## YOUR TASKS
a) Copy the book-review post below between "Gareth Powell's Ack-Ack" and "all monkey action.", inclusive, swapping "sequel" for "follow-up" wherever it occurs.
b) Extend the book-review post below by writing what comes after its final sentence.

## PAGE EXCERPT
◇ ◇ ◇ ◇ ◇

I figure I've talked enough about how I'm shortlisted for the Gemmell Legend Award and desperately need every vote I can get so I want to highlight some excellent stuff I've read recently. I've been on something of a reading spree , mostly because I've been travelling around and that tends to give me more time for it. On this happy note, you should really think about giving a try to:

Gareth Powell's Ack-Ack Macaque won the British Science Fiction Award for best novel (jointly with Leckie's Ancillary Justice which also won the Clarkes), and at pretty much exactly the point this was going on, I was half way through the sequel. Macaque is a justly celebrated book, innovative, filled with excitement, eminently readable and dominated by the titular simian protagonist. The plot is part Bond, part Cyberpunk, all monkey action.

Hive Monkey sets the Macaque against a new world threat, grander, more complex and more intriguing than the last. There's the same combination of high tech and pulp action, and if anything I enjoyed it even more than the original: as a second book, Powell has settled into the characters and the world, and the presence of the lead character from the start keeps everything nipping along swiftly, if only because Ack-Ack Macaque just doesn't wait around. Hive Monkey allows Powell to take a remarkably complex look at Macaque's character, a creature without peers or kin, created as a joke and now unleashed on the world like a hairy Frankenstein's Monster.

I've been meaning to read some Anne Lyle for a while now, on the back of very favourable reviews from a number of quarters, and I finally had the chance to get Alchemist of Souls under my belt last weekend. I think I had been put off a little by expecting one of those insanely Byzantine factions and politics sort of historical fantasies, which I can (on a purely personal level) find a bit dry. Alchemist certainly delivers on that level (in a good way), but there is so much more to the book than that. I was well aware that Lyle knew her stuff, and she does manage to paint a picture of Elizabethan England that is rich in detail whilst not being cluttered by it — she gives us the theatre (without any more than a mention of Shakespeare, which I think is all to the good) and the court and the life of a mostly failed soldier and duellist, the protagonist Malverny. However, as we learn about her England, it's quickly clear that history has taken a few left turns along the way, because England is playing host to "Skrayling" ambassadors who are very plainly not the inhabitants of the New World that we might expect, and the mystery of the Skraylings and their overtly supernatural abilities is the backbone of the book. Lyle's ability to keep both her historical and fantastical plates spinning without clashes makes for an absorbing read.

◇ ◇ ◇ ◇ ◇

## DATA

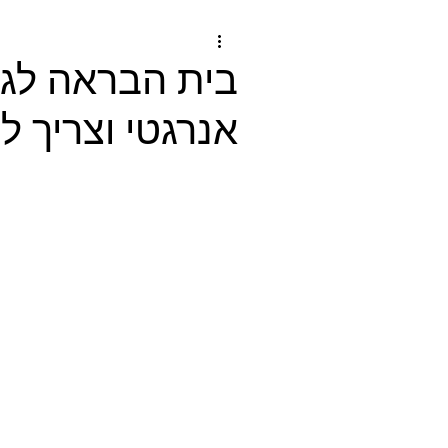
בית הבראה לגוף 
אנרגטי וצריך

◇ ◇ ◇ ◇ ◇

## ANSWERS TO THE TASKS
a)
Gareth Powell's Ack-Ack Macaque won the British Science Fiction Award for best novel (jointly with Leckie's Ancillary Justice which also won the Clarkes), and at pretty much exactly the point this was going on, I was half way through the follow-up. Macaque is a justly celebrated book, innovative, filled with excitement, eminently readable and dominated by the titular simian protagonist. The plot is part Bond, part Cyberpunk, all monkey action.

b)
The next one I can't give you a cover for, nor can you at this point in time actually go and obtain the book, so bear with me. You will recall that Kameron Hurley's God's War was up for the Clarkes, and was pleasantly full of all manner of insecty goodness. I was lucky enough to be given the chance to read an advance copy of her new fantasy, Mirror Empire, which Amazon says will be out in late August. I am, frankly, somewhat awed by what I found. You know how I am with world-building, and the importance I place on creating original fantasy worlds. What Hurley gives us a window on, in Mirror Empire, is perhaps the richest and most different fantasy setting I've ever come across. Everything has been thought through in meticulous detail to create a living, breathing setting that owes nothing at all to the usual fantasy tropes — societies, ethnicities, magic, environment, gender politics, sexuality, everything is new, and everything supports the story of a clash of cultures, worlds and magicians. This really is a superb book, and you should keep an eye out for it when it hits the shelves (/e‑readers).

Finally, I am just finishing NK Jemisin's Hundred Thousand Kingdoms, another book that's been on my radar (and to-read shelves) for a long time. Again, I may have been a bit leery of too much complicated politics given the premise: the protagonist is summoned from her backwater home to the centre of power by her grandfather, ruler of a spiteful, bitter family that rules all the world, and gets plunged into the sort of cruel and Machiavellian court that would make Joffrey Baratheon take a step back. This is not what the book is about though; or this is not only what it's about. The ruling Arameri, amongst whose number the heroine finds herself, rule by divine right, in a very literal way, and for those who offend them, they have gods and demonson the leash, ready to enact their will. The plots that unfold in the pages mix human ambition with the schemes and desires of fallen deities, and all with Jemisin's elegance of language and plenty of games with the precise status of the narrator — the reader is constantly being subtly wrong-footed by sly afterthoughts and comments as the events are revealed. I've written before about how much I enjoy really poetic language in fantasy — writers like Peter S Beagle, Mervyn Peake, Frances Hardinge and Patrick Rothfuss. Jemisin is another of those writers who have an enviable command of the language. She also absolutely nails the non-human elements of her divine characters — trapped in human form, shaped by human wishes, and yet still they are disturbing and primal and make the hair on the back of your neck twitch. The scenes between the protagonist and Nahadoth are frankly some of the most powerful I've read in a long, long time.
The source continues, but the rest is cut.